Summary
Highlights
Jensen Huang explains how NVIDIA started in the early 90s by recognizing that a small percentage of software code performs most of the processing, and this processing could be done in parallel. This led to the creation of the GPU, initially for video games, which require extensive parallel processing for 3D graphics. This approach was revolutionary, offering significantly faster computation, akin to a 'time machine' for scientific endeavors.
NVIDIA developed CUDA to make the power of GPUs accessible to a wider range of researchers and developers, allowing them to program GPUs using familiar languages. This platform was born out of both desperation to solve internal problems in creating dynamic virtual worlds and external inspiration from researchers using their GPUs for general-purpose acceleration, like medical imaging. The large market for video games ensured high production volume for GPUs, making CUDA a viable and impactful platform.
In 2012, AlexNet, a deep neural network, leveraged NVIDIA GPUs to significantly outperform competitors in image recognition, marking a seismic shift in computing towards AI. This moment demonstrated the potential of training computers with vast amounts of data rather than step-by-step instructions. Huang recognized the profound implications for re-engineering the entire computing stack, leading to the development of AI supercomputers like DGX.
Huang discusses the core beliefs that sustained NVIDIA's commitment to AI despite a decade of significant investment before mainstream adoption. These beliefs center on accelerated computing and the scalable nature of deep learning networks. He emphasizes that AI's ability to learn from various data modalities, essentially digital human experience, opens a universe of problem-solving opportunities, from text-to-text translation to predicting protein structures.
The next decade will focus on the application of AI, particularly in physical AI or robotics. NVIDIA's Omniverse and Cosmos platforms are crucial for training robots in digital worlds, allowing them to learn gravity, friction, and cause-and-effect much faster and more safely than in the real world. Huang envisions a future where 'everything that moves will be robotic,' including humanoid robots, autonomous vehicles, and smart environments, with robots learning in these simulated environments grounded in physical truth.
Huang acknowledges the concerns surrounding AI, such as bias, hallucination, and impersonation. He stresses the importance of engineering for AI safety, ensuring systems function properly and don't harm. He also highlights the fundamental technological limit of energy efficiency, stating that advancing computing relies on making systems more energy-efficient. NVIDIA has achieved significant improvements in this area, increasing AI computing energy efficiency by 10,000 times in eight years.
NVIDIA's approach to hardware design prioritizes flexibility. While specialized chips for certain AI models could be built, Huang believes in creating architectures that enable continuous innovation and new ideas, rather than locking into a single algorithm like the 'transformer.' This philosophy ensures that NVIDIA's hardware can adapt to the rapid evolution of AI research and computer science.

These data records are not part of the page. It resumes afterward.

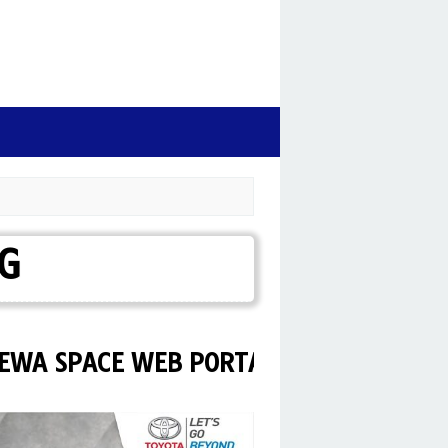
G
PACE WEB PORTAL TOYOTA SEMARANG.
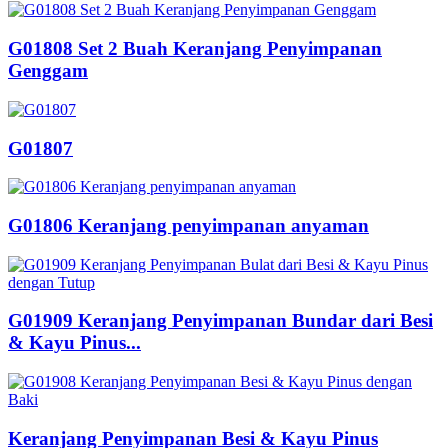
G01808 Set 2 Buah Keranjang Penyimpanan
Genggam
G01807
G01806 Keranjang penyimpanan anyaman
G01909 Keranjang Penyimpanan Bundar dari Besi
& Kayu Pinus...
Keranjang Penyimpanan Besi & Kayu Pinus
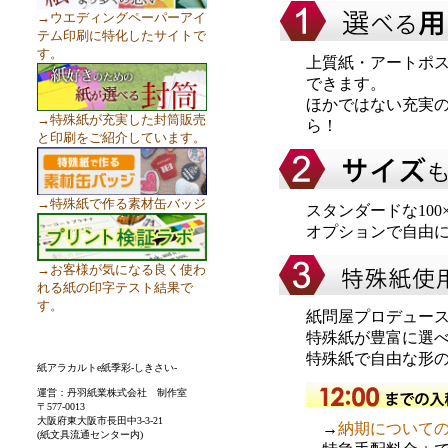
→ウエディングペーパーアイ
テム印刷に特化したサイトで
す。
上質紙・アートポ
できます。
ほかではない充実
→特殊紙が充実した封筒販売
ら！
と印刷をご紹介しています。
→特殊紙で作る素材缶バッジ
スタンダードな100×
オプションで自由
→お客様が気になる良く使わ
れる紙の印字テスト結果で
す。
紙問屋プロデュー
特殊紙が豊富に選
特殊紙で自由な形
紙アラカルトe紙季彩-しきさい-
運営：丹羽紙業株式会社 制作室
〒577-0013
大阪府東大阪市長田中3-3-21
→
納期について
(紙文具流通センター内)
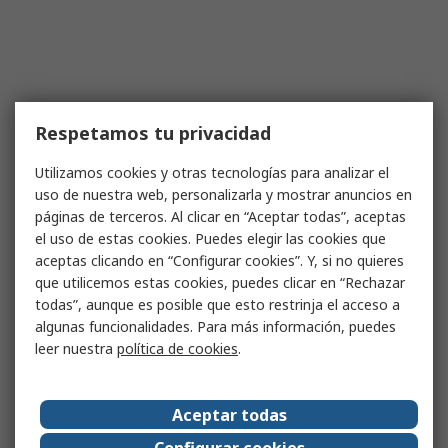
Respetamos tu privacidad
Utilizamos cookies y otras tecnologías para analizar el
uso de nuestra web, personalizarla y mostrar anuncios en
páginas de terceros. Al clicar en “Aceptar todas”, aceptas
el uso de estas cookies. Puedes elegir las cookies que
aceptas clicando en “Configurar cookies”. Y, si no quieres
que utilicemos estas cookies, puedes clicar en “Rechazar
todas”, aunque es posible que esto restrinja el acceso a
algunas funcionalidades. Para más información, puedes
leer nuestra
política de cookies
.
Aceptar todas
Configurar cookies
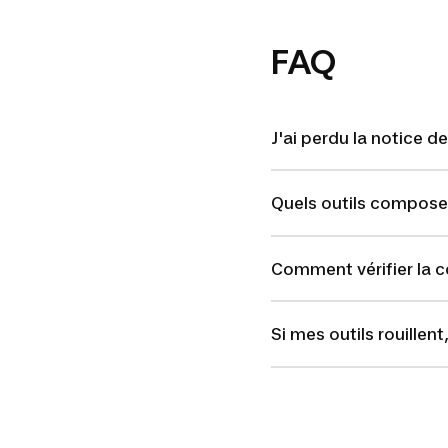
FAQ
J'ai perdu la notice d
Quels outils compose
Comment vérifier la c
Si mes outils rouillen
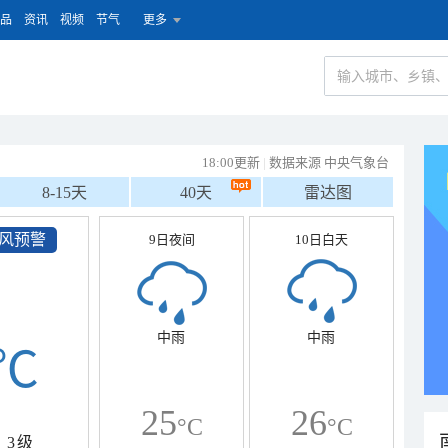
品
资讯
视频
节气
更多
18:00更新
|
数据来源 中央气象台
8-15天
40天
雷达图
风预警
9日夜间
10日白天
中雨
中雨
℃
25
26
°C
°C
3级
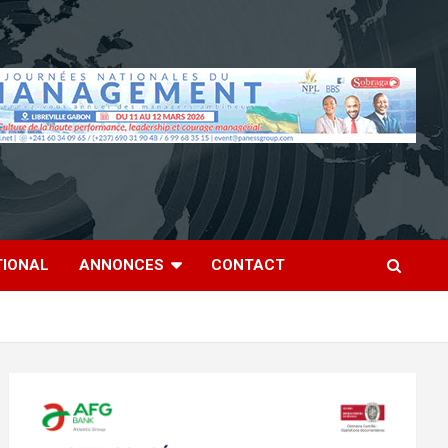
TIONAL
ANNONCES
CONTACT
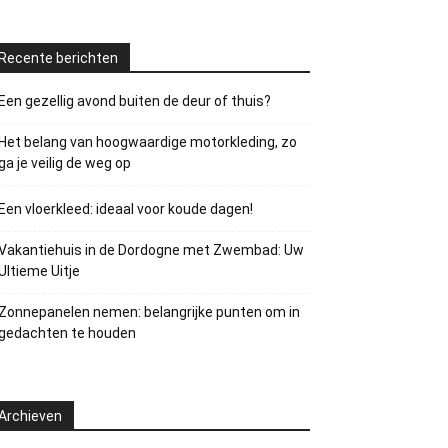
Recente berichten
Een gezellig avond buiten de deur of thuis?
Het belang van hoogwaardige motorkleding, zo
ga je veilig de weg op
Een vloerkleed: ideaal voor koude dagen!
Vakantiehuis in de Dordogne met Zwembad: Uw
Ultieme Uitje
Zonnepanelen nemen: belangrijke punten om in
gedachten te houden
Archieven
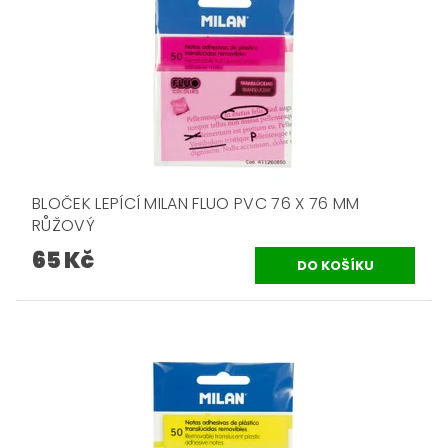
BLOČEK LEPÍCÍ MILAN FLUO PVC 76 X 76 MM
RŮŽOVÝ
65 Kč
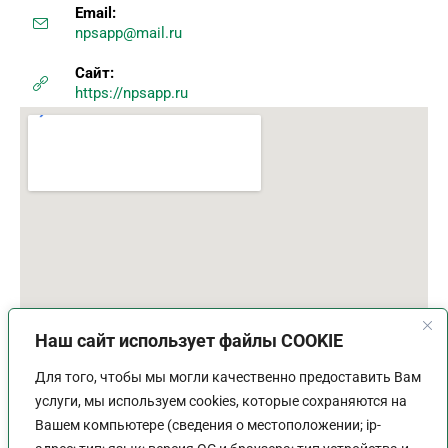
Email:
npsapp@mail.ru
Сайт:
https://npsapp.ru
Наш сайт использует файлы COOKIE
Для того, чтобы мы могли качественно предоставить Вам
услуги, мы используем cookies, которые сохраняются на
Вашем компьютере (сведения о местоположении; ip-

NVIDIA's current significant bets include the fusion of Omniverse and Cosmos for generative world creation in robotics, further development in human robotics, and groundbreaking work in digital biology to understand molecular and cellular languages. They are also investing in climate science for high-resolution regional climate predictions. Huang views GPUs as 'time machines' that allow scientists to foresee and optimize for the best possible future in these critical areas.
Huang advises everyone to learn how to interact with AI, seeing it as a crucial skill for the future. He believes AI will act as a personal tutor and assistant, empowering individuals to become 'superhuman' by reducing the drudgery of tasks and lowering barriers to knowledge and intelligence. He encourages everyone to engage with AI tools like ChatGPT to enhance their professional and personal capabilities.
Huang showcases the new GeForce graphics card, highlighting its AI-powered capabilities in gaming, where AI predicts most pixels to achieve perfect image quality with fewer computations. He also presents a mini version of the DGX AI supercomputer, now accessible at a lower price point, to make AI development available to a broader audience, including students and engineers, enabling them to build their own AI applications.
Huang reflects on NVIDIA's journey, crediting its extraordinary impact to core beliefs and consistent dedication. He emphasizes the company's commitment to making its powerful capabilities accessible to all, from large corporations to individual researchers, across diverse fields. He hopes future generations will recognize NVIDIA's role at the epicenter of transformative changes in digital biology, material sciences, and robotics.